MVSFORUMS.com

karavi2000 · Posted: Fri Aug 10, 2007 5:00 pm Post subject: XML PARSE issue

Hi,
We receive vendor data in the form of XML files and we were planning to put an application using Cobol's XML PARSE to parse it and update in the database.

Now, I see there is a restriction in XML PARSE that it cannot parse '&' and '<' symbols. But we can have these symbols in our files and we don't have control over that and I don't want to replace these symbols and parse it and then change it back to its original value. Is there any other way around. (Also I cannot include CDATA tag as this is the file from vendor). Please let us know.

Thanks & Regards,
Ravishankar

CICS Guy · Intermediate Joined: 30 Apr 2007 Posts: 292 Topics: 3

Could you point me to where is says you can't parse '&' and '<'?
I haven't run into that restriction, and my current production data too, could have that content.

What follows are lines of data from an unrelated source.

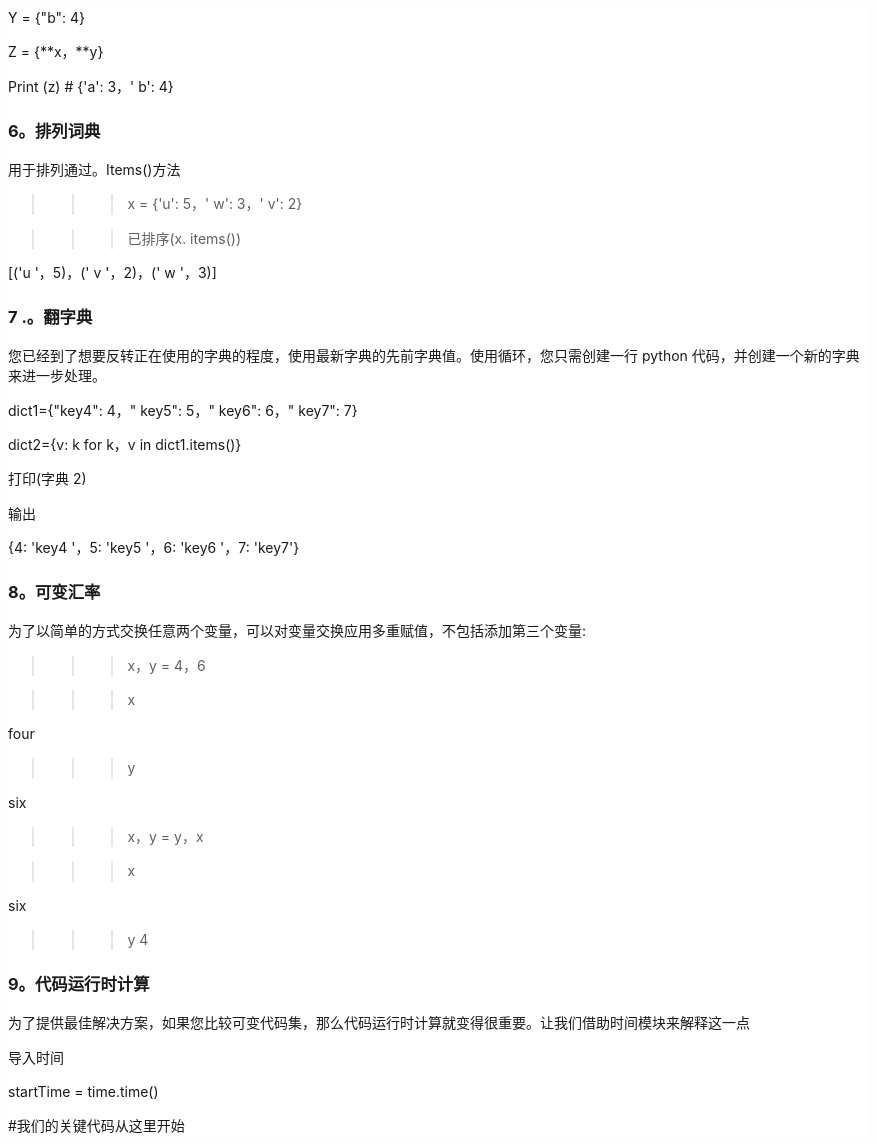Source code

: Y = {"b": 4}

Z = {**x，**y}

Print (z) # {'a': 3，' b': 4}

### **6。排列词典**

用于排列通过。Items()方法

> > > x = {'u': 5，' w': 3，' v': 2}

> > >已排序(x. items())

[('u '，5)，(' v '，2)，(' w '，3)]

### 7 .**。翻字典**

您已经到了想要反转正在使用的字典的程度，使用最新字典的先前字典值。使用循环，您只需创建一行 python 代码，并创建一个新的字典来进一步处理。

dict1={"key4": 4，" key5": 5，" key6": 6，" key7": 7}

dict2={v: k for k，v in dict1.items()}

打印(字典 2)

输出

{4: 'key4 '，5: 'key5 '，6: 'key6 '，7: 'key7'}

### **8。可变汇率**

为了以简单的方式交换任意两个变量，可以对变量交换应用多重赋值，不包括添加第三个变量:

> > > x，y = 4，6

> > > x

four

> > > y

six

> > > x，y = y，x

> > > x

six

> > > y 4

### **9。代码运行时计算**

为了提供最佳解决方案，如果您比较可变代码集，那么代码运行时计算就变得很重要。让我们借助时间模块来解释这一点

导入时间

startTime = time.time()

#我们的关键代码从这里开始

semigeezer · Posted: Sat Aug 11, 2007 3:34 pm Post subject:

< and & aren't, as far as I know(*), valid in well formed XML. To represent these, you need to use the XML entities <, &, etc. If you are receiving invalid XML from a third party and have to use a compliant XML parser, you will need to massage (preprocess) the data yourself. It is easy for things like '&' but you will need to insure that < does not start a valid tag. This may or may not be hard if you know the valid tags ahead of time. You might want to do this using a language that has better parsing capabilities than COBOL (**).

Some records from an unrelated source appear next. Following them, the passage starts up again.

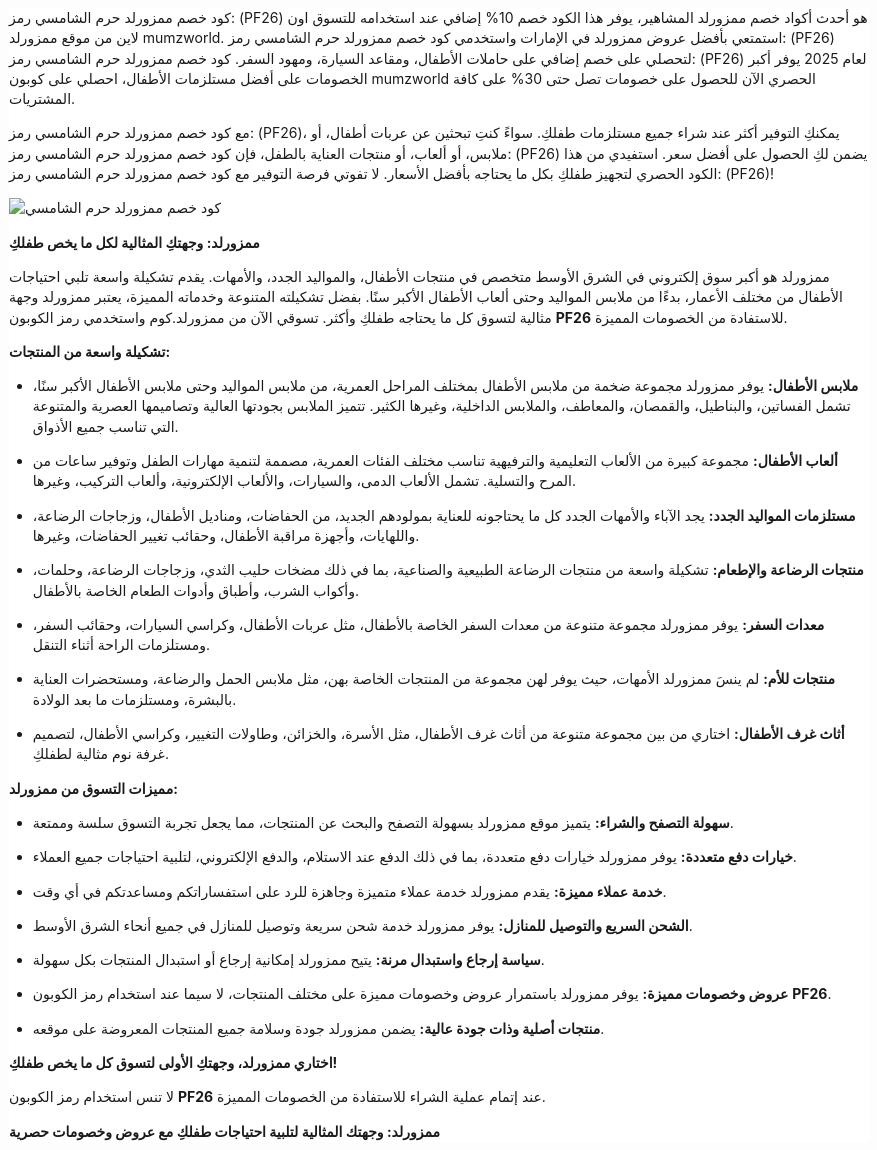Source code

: <p>كود خصم ممزورلد حرم الشامسي رمز: (PF26) هو أحدث أكواد خصم ممزورلد المشاهير، يوفر هذا الكود خصم 10% إضافي عند استخدامه للتسوق اون لاين من موقع ممزورلد mumzworld.  استمتعي بأفضل عروض ممزورلد في الإمارات  واستخدمي كود خصم ممزورلد حرم الشامسي رمز: (PF26) لتحصلي على خصم إضافي على  حاملات الأطفال، ومقاعد السيارة، ومهود السفر.  كود خصم ممزورلد حرم الشامسي رمز: (PF26) لعام 2025 يوفر أكبر الخصومات على أفضل مستلزمات الأطفال، احصلي على كوبون mumzworld الحصري الآن للحصول على خصومات تصل حتى 30% على كافة المشتريات.</p>
<p>مع كود خصم ممزورلد حرم الشامسي رمز: (PF26)،  يمكنكِ التوفير أكثر عند شراء جميع مستلزمات طفلكِ. سواءً كنتِ تبحثين عن عربات أطفال، أو ملابس، أو ألعاب، أو منتجات العناية بالطفل،  فإن كود خصم ممزورلد حرم الشامسي رمز: (PF26) يضمن لكِ الحصول على أفضل سعر. استفيدي من هذا الكود الحصري لتجهيز طفلكِ بكل ما يحتاجه بأفضل الأسعار.  لا تفوتي فرصة التوفير مع كود خصم ممزورلد حرم الشامسي رمز: (PF26)!</p>
<p><img src="https://drive.google.com/thumbnail?id=1qJZtUabMoJpuCJ4PyWYZ6Qbk8L985EFi&sz=w1000" alt="كود خصم ممزورلد حرم الشامسي"></p>
<p><strong>ممزورلد: وجهتكِ المثالية لكل ما يخص طفلكِ</strong></p>
<p>ممزورلد هو أكبر سوق إلكتروني في الشرق الأوسط متخصص في منتجات الأطفال، والمواليد الجدد، والأمهات.  يقدم تشكيلة واسعة تلبي احتياجات الأطفال من مختلف الأعمار، بدءًا من ملابس المواليد وحتى ألعاب الأطفال الأكبر سنًا.  بفضل تشكيلته المتنوعة وخدماته المميزة، يعتبر ممزورلد وجهة مثالية لتسوق كل ما يحتاجه طفلكِ وأكثر. تسوقي الآن من ممزورلد.كوم واستخدمي رمز الكوبون <strong>PF26</strong> للاستفادة من الخصومات المميزة.</p>
<p><strong>تشكيلة واسعة من المنتجات:</strong></p>
<ul>
<li><p><strong>ملابس الأطفال:</strong> يوفر ممزورلد مجموعة ضخمة من ملابس الأطفال بمختلف المراحل العمرية، من ملابس المواليد وحتى ملابس الأطفال الأكبر سنًا، تشمل الفساتين، والبناطيل، والقمصان، والمعاطف، والملابس الداخلية، وغيرها الكثير.  تتميز الملابس بجودتها العالية وتصاميمها العصرية والمتنوعة التي تناسب جميع الأذواق.</p></li>
<li><p><strong>ألعاب الأطفال:</strong>  مجموعة كبيرة من الألعاب التعليمية والترفيهية تناسب مختلف الفئات العمرية، مصممة لتنمية مهارات الطفل وتوفير ساعات من المرح والتسلية.  تشمل الألعاب الدمى، والسيارات، والألعاب الإلكترونية، وألعاب التركيب، وغيرها.</p></li>
<li><p><strong>مستلزمات المواليد الجدد:</strong>  يجد الآباء والأمهات الجدد كل ما يحتاجونه  للعناية بمولودهم الجديد، من الحفاضات، ومناديل الأطفال، وزجاجات الرضاعة، واللهايات، وأجهزة مراقبة الأطفال، وحقائب تغيير الحفاضات، وغيرها.</p></li>
<li><p><strong>منتجات الرضاعة والإطعام:</strong> تشكيلة واسعة من منتجات الرضاعة الطبيعية والصناعية، بما في ذلك مضخات حليب الثدي، وزجاجات الرضاعة، وحلمات، وأكواب الشرب، وأطباق وأدوات الطعام الخاصة بالأطفال.</p></li>
<li><p><strong>معدات السفر:</strong> يوفر ممزورلد مجموعة متنوعة من معدات السفر الخاصة بالأطفال، مثل عربات الأطفال، وكراسي السيارات، وحقائب السفر، ومستلزمات الراحة أثناء التنقل.</p></li>
<li><p><strong>منتجات للأم:</strong>  لم ينسَ ممزورلد الأمهات، حيث يوفر لهن مجموعة من المنتجات الخاصة بهن، مثل ملابس الحمل والرضاعة، ومستحضرات العناية بالبشرة، ومستلزمات ما بعد الولادة.</p></li>
<li><p><strong>أثاث غرف الأطفال:</strong>  اختاري من بين مجموعة متنوعة من أثاث غرف الأطفال، مثل الأسرة، والخزائن، وطاولات التغيير، وكراسي الأطفال،  لتصميم غرفة نوم مثالية لطفلكِ.</p></li>
</ul>
<p><strong>مميزات التسوق من ممزورلد:</strong></p>
<ul>
<li><p><strong>سهولة التصفح والشراء:</strong> يتميز موقع ممزورلد بسهولة التصفح والبحث عن المنتجات، مما يجعل تجربة التسوق سلسة وممتعة.</p></li>
<li><p><strong>خيارات دفع متعددة:</strong> يوفر ممزورلد خيارات دفع متعددة، بما في ذلك الدفع عند الاستلام، والدفع الإلكتروني، لتلبية احتياجات جميع العملاء.</p></li>
<li><p><strong>خدمة عملاء مميزة:</strong>  يقدم ممزورلد خدمة عملاء متميزة وجاهزة للرد على استفساراتكم ومساعدتكم في أي وقت.</p></li>
<li><p><strong>الشحن السريع والتوصيل للمنازل:</strong>  يوفر ممزورلد خدمة شحن سريعة وتوصيل  للمنازل في جميع أنحاء الشرق الأوسط.</p></li>
<li><p><strong>سياسة إرجاع واستبدال مرنة:</strong>  يتيح ممزورلد  إمكانية إرجاع أو استبدال المنتجات بكل سهولة.</p></li>
<li><p><strong>عروض وخصومات مميزة:</strong>  يوفر ممزورلد باستمرار عروض وخصومات مميزة على مختلف المنتجات، لا سيما عند استخدام رمز الكوبون <strong>PF26</strong>.</p></li>
<li><p><strong>منتجات أصلية وذات جودة عالية:</strong> يضمن ممزورلد  جودة وسلامة جميع المنتجات المعروضة على موقعه.</p></li>
</ul>
<p><strong>اختاري ممزورلد، وجهتكِ الأولى لتسوق كل ما يخص طفلكِ!</strong></p>
<p>لا تنس استخدام رمز الكوبون <strong>PF26</strong> عند إتمام عملية الشراء للاستفادة من الخصومات المميزة.</p>
<p><strong>ممزورلد: وجهتك المثالية لتلبية احتياجات طفلكِ مع عروض وخصومات حصرية</strong></p>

* I don't really know XML well, but have used the occasional Java parser for it.
** I also don't know COBOL well -- just enough be dangerous Smile

-- but from what I've seen and written in COBOL, almost any language is better at string parsing than COBOL. Guess I'm spoiled by Rexx, PL/I & Java

dbzTHEdinosauer · Posted: Sun Aug 12, 2007 4:15 am Post subject:

actually this is 4.0xhtml compliance requirements. in all farness to the ibm xmlparser, it is written in c and is close to state of the art, and complies with the JAN2007 xpath/xquery/xlst agreement - which is industry best practice. and will continue to comply - which means that you have to have your systems people stay up-to-date with apars and releases. (same problem as dfsort.)

karavi2000,

the problem of second-rate/garbage xml generation was a problem with the early edi back in the 80's. as semigeezer said, you have to pre-process these files, which means you have to recognize them.

Past experience: each originator had his own version of bastardization. Back in the edi days (before the web), the IP's (for a price) would normalize the files. Now-a-days, that is pretty expensive.

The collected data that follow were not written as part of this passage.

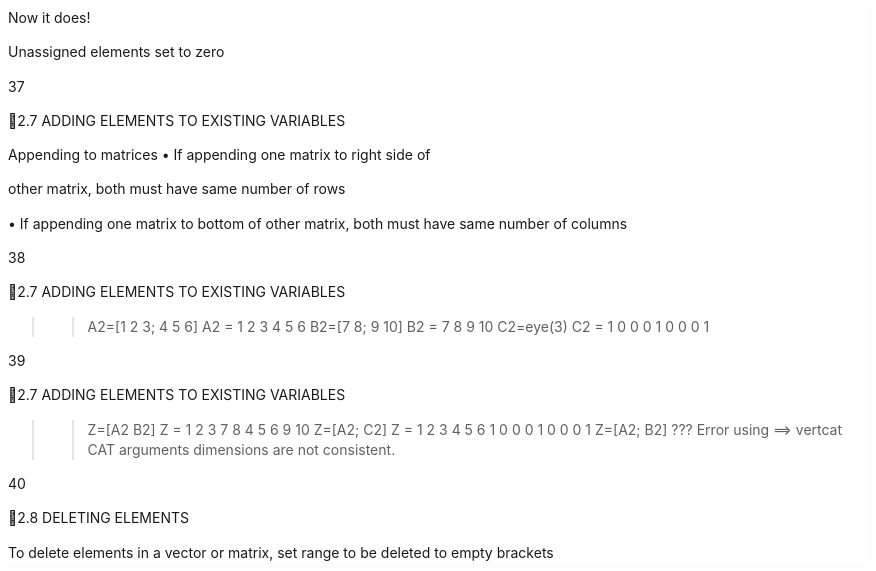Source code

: Now it does!

Unassigned elements set to zero

37

2.7 ADDING ELEMENTS TO EXISTING VARIABLES

Appending to matrices
• If appending one matrix to right side of

other matrix, both must have same
number of rows

• If appending one matrix to bottom of
other matrix, both must have same
number of columns

38

2.7 ADDING ELEMENTS TO EXISTING VARIABLES

>> A2=[1 2 3; 4 5 6]
A2 = 1     2     3
     4     5     6
>> B2=[7 8; 9 10]
B2 = 7     8
     9    10
>> C2=eye(3)
C2 = 1     0     0
     0     1     0
     0     0     1

39

2.7 ADDING ELEMENTS TO EXISTING VARIABLES

>> Z=[A2 B2]
Z =  1     2     3     7     8
     4     5     6     9    10
>> Z=[A2; C2]
Z =  1     2     3
     4     5     6
     1     0     0
     0     1     0
     0     0     1
>> Z=[A2; B2]
??? Error using ==> vertcat
CAT arguments dimensions are not
consistent.

40

2.8 DELETING ELEMENTS

To delete elements in a vector or
matrix, set range to be deleted to
empty brackets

Tis is going to occur for more than one of your vendors - the old if you want my business, eat my ****. Don't expect too much support from marketing/management, just make sure they realize the development costs and take that into consideration with pricing.

Some xml validators will actually tell you what is invalid and where so that you can find it and correct the problem - but these are not free- they love to sell corporate licenses.

If you write it yourself, design it well. we had over 1000 edi customers and it required a rather large 'normalization' and denormalization sub-system in addition to the edi translater (xml parser in your case). yeah, plan for the fact that the vendors that send you garbage, expect garbage and may not ever be compliant with current standards.
_________________
Dick Brenholtz
American living in Varel, Germany

Earl · Beginner Joined: 09 Jun 2007 Posts: 26 Topics: 1

cobol XML parser works well in my experience.

karavi2000 · Posted: Mon Aug 13, 2007 1:24 pm Post subject:

CICS Guy and Earl, please follow the below link
http://www.w3schools.com/xml/xml_cdata.asp

dbzTHEdinosauer and semigeezer,
Thanks a lot for the response. I believe I still need to use the old formula (INSPECT) to get things done from a relatively new funtion (XML PARSE).. Crying or Very sad

CICS Guy · Intermediate Joined: 30 Apr 2007 Posts: 292 Topics: 3

Thanks Dick, I guess I never got handed "illegal" characters....
I did get all the CDATA junk and stripped it out prior to running the data through COBOL's XML parser....

dbzTHEdinosauer · Posted: Mon Aug 13, 2007 4:18 pm Post subject:

karavi2000,

rkinfy · Beginner Joined: 12 Nov 2010 Posts: 11 Topics: 3

Hi All,

Here's what I'm getting while parsing the below message.

<Name>#Accountant</Name><Description>Some description</Description><EmployerName>XYZ <Financial Services </EmployerName><Department>Finance Department</Department><Industry>%Insurance</Industry><EndReason>Promoted</EndReason><RecordedDate>2003-09-20</RecordedDate>

********************************* TOP OF DATA **********************************
#Accountant
Some description
XYZ
Financial Services
Finance Department
%Insurance
Promoted
2003-09-20
******************************** BOTTOM OF DATA ********************************

The xml is having valid data (<), but the PARSE command is not giving a proper output. I was expecting

"XYZ <Financial Services"

but got

XYZ
Financial Services
(in two different lines)

Can someone tell me how to handle this?
_________________
RK.

Nic Clouston · Posted: Wed Dec 08, 2010 7:18 am Post subject:

Which parser are you using?
_________________
Utility and Program control cards are NOT, repeat NOT, JCL.

dbzTHEdinosauer · Posted: Wed Dec 08, 2010 7:56 am Post subject:

according to the COBOL manual, predefined entities must follow the standards.
Here is a link to the subject of predefined entities in the standards:
http://www.w3.org/TR/REC-xml/#sec-predefined-ent

you may want to insert the entity declarations in your document before processing.
_________________
Dick Brenholtz
American living in Varel, Germany

RonB · Posted: Wed Dec 08, 2010 8:26 am Post subject:

I believe that you should have gotten FIVE returns for the <EmployerName> Element:

rkinfy · Beginner Joined: 12 Nov 2010 Posts: 11 Topics: 3

Hi All,

Thanks a lot for the responses.

RonB, as you mentioned, I was using only CONTENT-CHARACTERS not CONTENT-CHARACTER. That was the issue. Now I'm able to get the correct output.

Thanks again!!
_________________
RK.